### Required action
Beginning with the line containing "notebook: present [103,506,223,599]" and ending at the last line of the records, transcribe each line exactly. Do not include pictures.
--- Listed records Enclosed Below ---
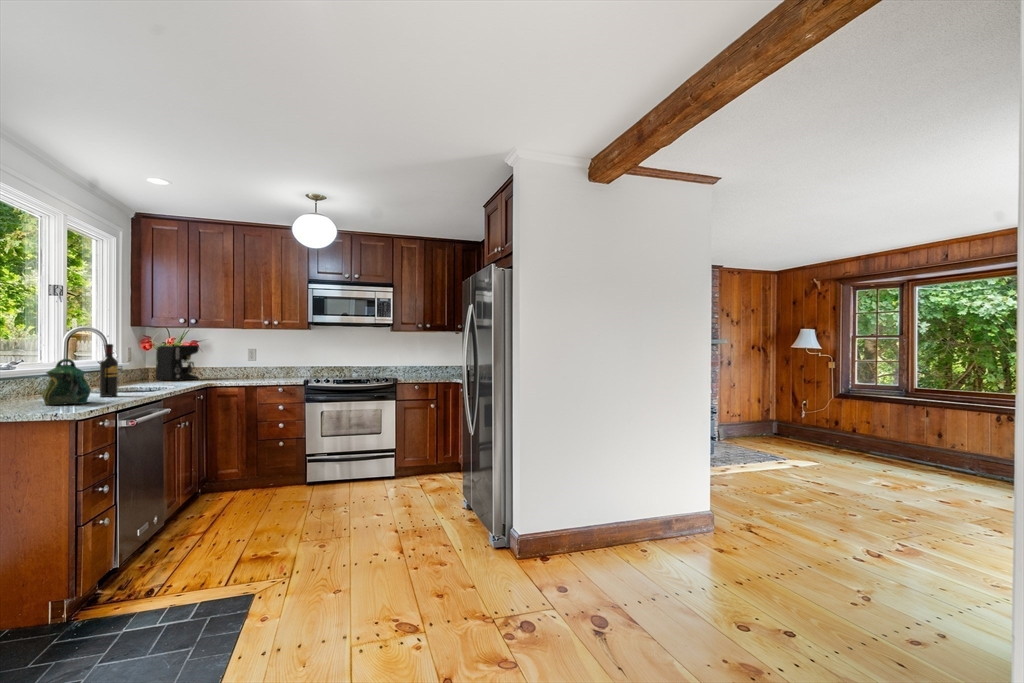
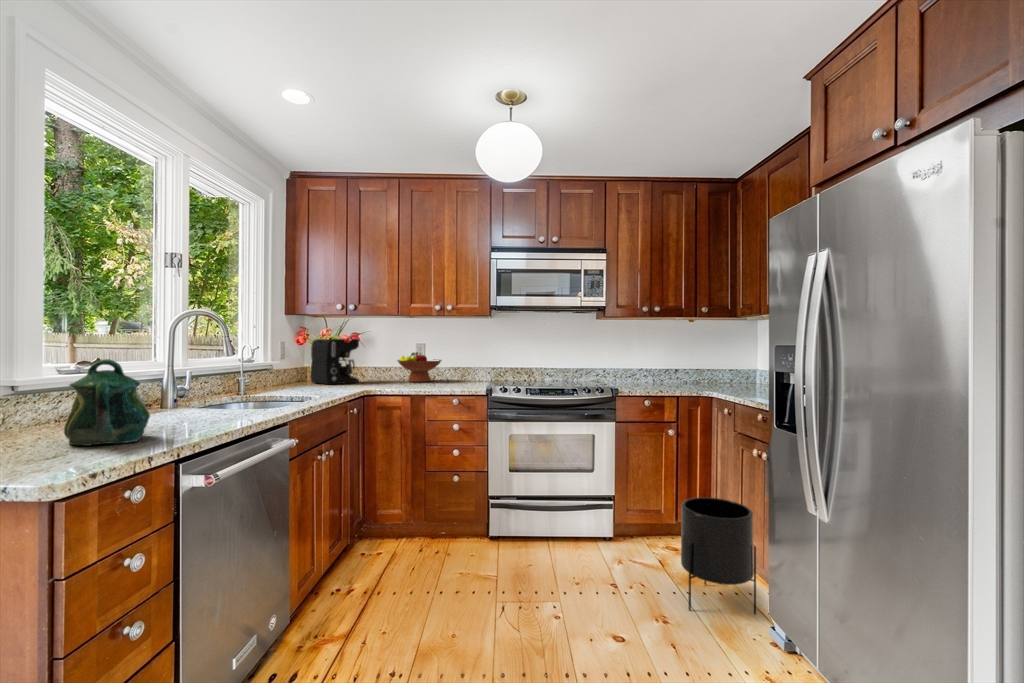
wine bottle: present [100,344,118,397] -> none [192,334,219,420]
fruit bowl: none [231,355,270,378] -> present [398,352,442,382]
planter: none [425,440,463,502] -> present [681,497,756,614]

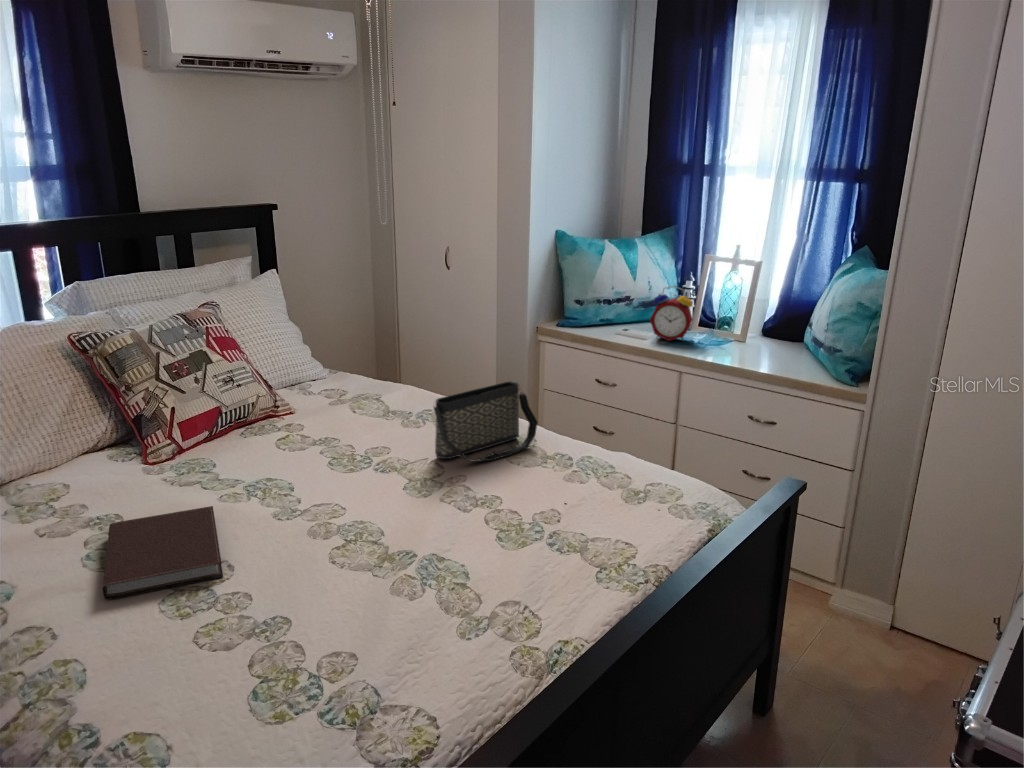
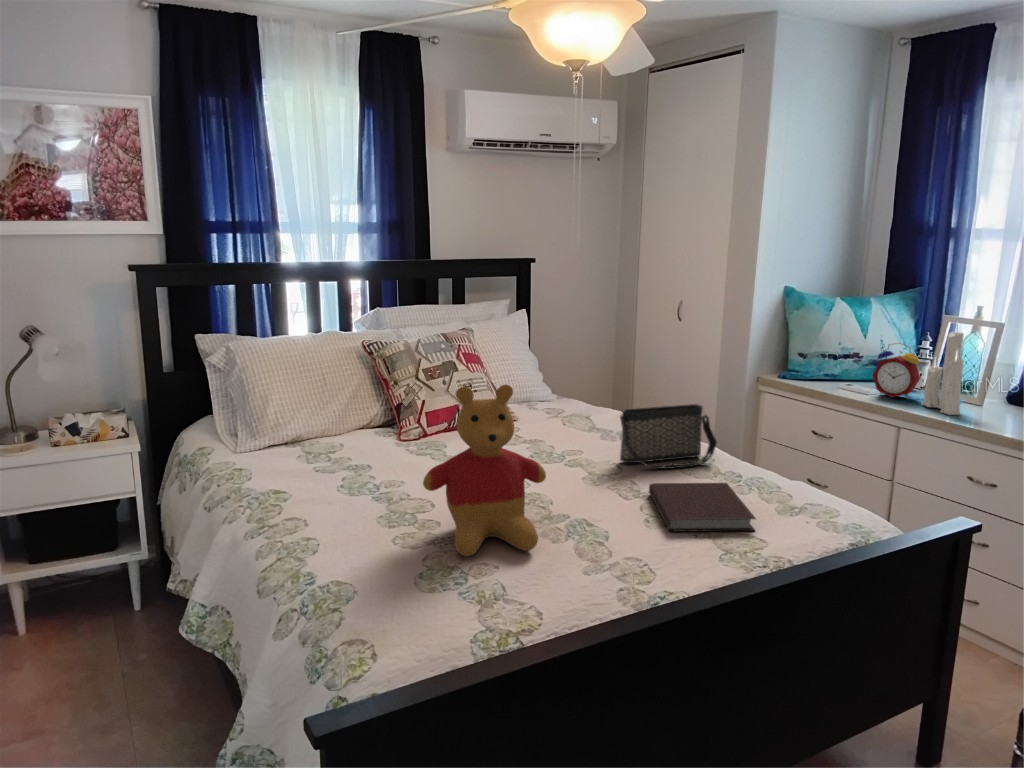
candle: none [698,259,739,357] -> present [922,323,964,415]
stuffed bear: none [228,412,394,647] -> present [423,385,546,556]
notebook: present [103,506,223,599] -> present [649,483,756,532]

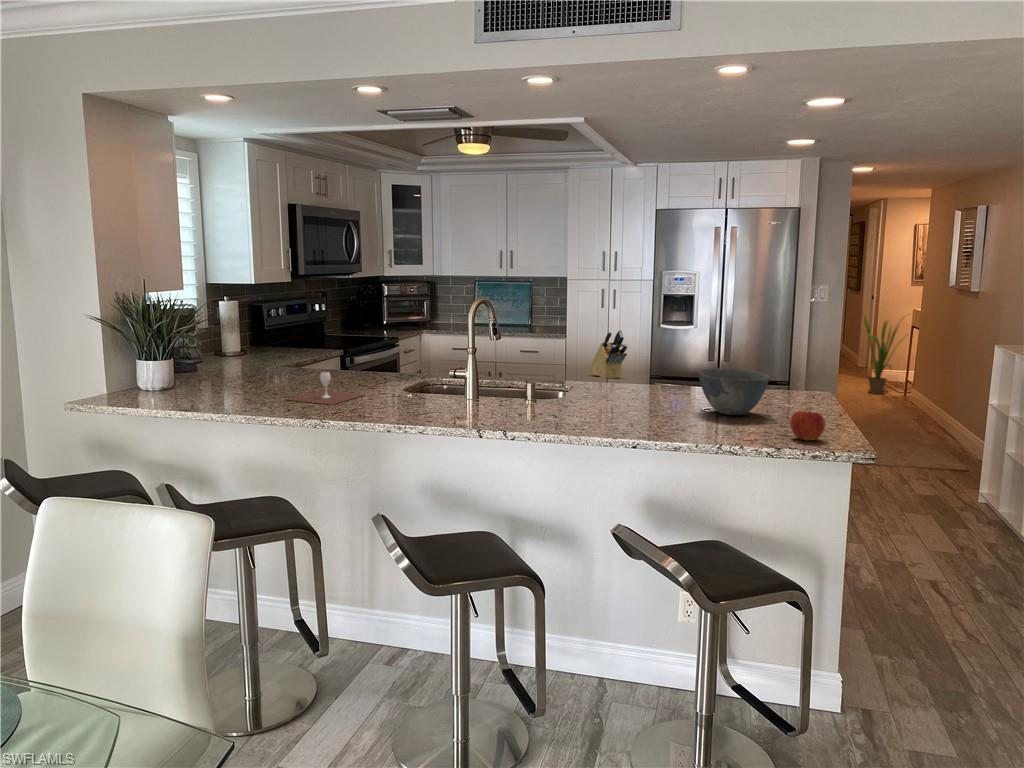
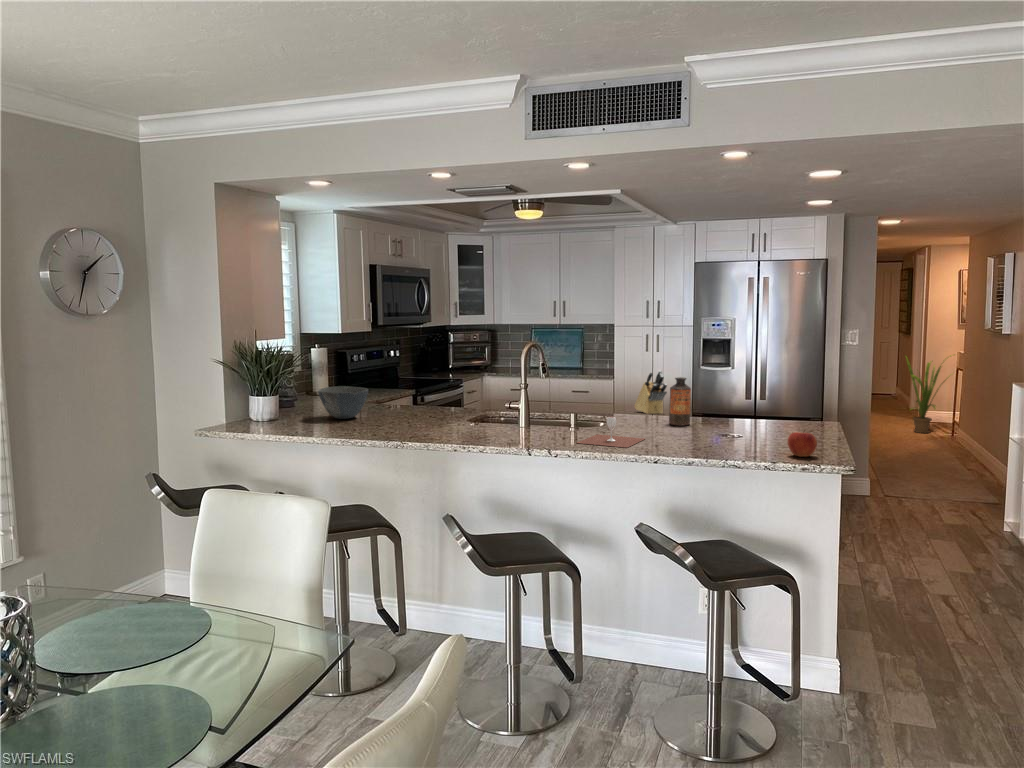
bottle: none [640,341,666,398] -> present [669,377,691,426]
bowl: present [699,368,770,415] -> present [318,386,368,419]
wine glass: present [287,372,364,405] -> present [577,417,645,448]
--- End of Enclosed Listed records ---
### Answer
notebook: present [103,506,223,599] -> present [649,483,756,532]

bottle: none [640,341,666,398] -> present [669,377,691,426]
bowl: present [699,368,770,415] -> present [318,386,368,419]
wine glass: present [287,372,364,405] -> present [577,417,645,448]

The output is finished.